-- WORK INSTRUCTION --
Take the data below and copy exactly the lines starting at the one with "TO MOŻE CIĘ ZAINTERESOWAĆ" and finishing at the one with "виробничих спроможностей ТОВ", both included.

----- STORED DATA

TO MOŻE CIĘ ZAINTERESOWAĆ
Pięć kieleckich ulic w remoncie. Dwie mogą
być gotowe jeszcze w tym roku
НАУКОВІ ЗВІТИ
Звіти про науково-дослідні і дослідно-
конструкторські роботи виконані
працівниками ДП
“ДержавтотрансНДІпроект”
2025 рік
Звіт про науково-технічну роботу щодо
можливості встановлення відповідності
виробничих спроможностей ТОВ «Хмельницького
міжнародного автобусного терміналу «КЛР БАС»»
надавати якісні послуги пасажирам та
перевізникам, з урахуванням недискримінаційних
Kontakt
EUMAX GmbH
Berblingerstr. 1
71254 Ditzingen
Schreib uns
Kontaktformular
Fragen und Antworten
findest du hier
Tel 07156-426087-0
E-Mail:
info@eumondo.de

----------
----- STORED DATA

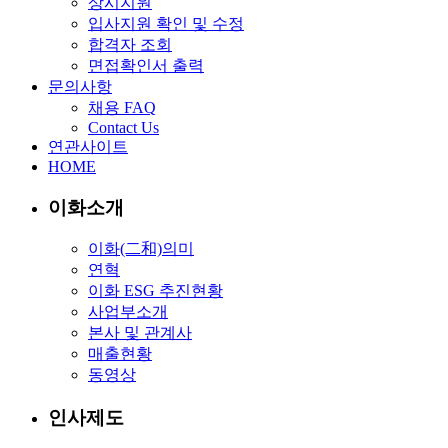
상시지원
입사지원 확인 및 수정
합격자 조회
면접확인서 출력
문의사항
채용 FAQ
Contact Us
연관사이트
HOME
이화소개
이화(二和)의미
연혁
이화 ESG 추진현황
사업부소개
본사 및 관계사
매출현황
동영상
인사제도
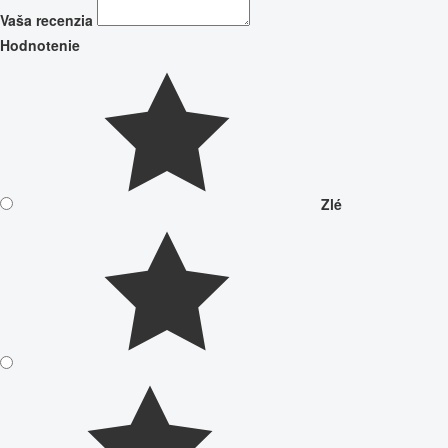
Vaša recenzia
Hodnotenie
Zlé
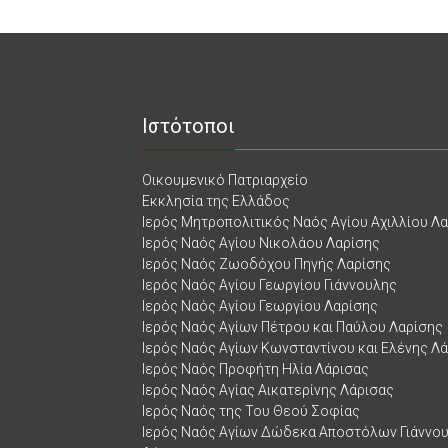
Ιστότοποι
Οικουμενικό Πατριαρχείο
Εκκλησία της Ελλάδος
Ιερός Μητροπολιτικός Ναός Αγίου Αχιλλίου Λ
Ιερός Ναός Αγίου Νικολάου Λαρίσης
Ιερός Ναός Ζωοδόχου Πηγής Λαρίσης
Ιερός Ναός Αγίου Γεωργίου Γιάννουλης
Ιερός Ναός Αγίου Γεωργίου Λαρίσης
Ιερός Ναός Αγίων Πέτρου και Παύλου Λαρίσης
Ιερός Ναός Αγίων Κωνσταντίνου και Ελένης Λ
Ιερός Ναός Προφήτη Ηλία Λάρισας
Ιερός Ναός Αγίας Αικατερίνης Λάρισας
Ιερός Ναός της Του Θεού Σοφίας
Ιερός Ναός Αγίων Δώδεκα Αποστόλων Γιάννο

----------

-- COMPLETED EXERCISE --
TO MOŻE CIĘ ZAINTERESOWAĆ
Pięć kieleckich ulic w remoncie. Dwie mogą
być gotowe jeszcze w tym roku
НАУКОВІ ЗВІТИ
Звіти про науково-дослідні і дослідно-
конструкторські роботи виконані
працівниками ДП
“ДержавтотрансНДІпроект”
2025 рік
Звіт про науково-технічну роботу щодо
можливості встановлення відповідності
виробничих спроможностей ТОВ «Хмельницького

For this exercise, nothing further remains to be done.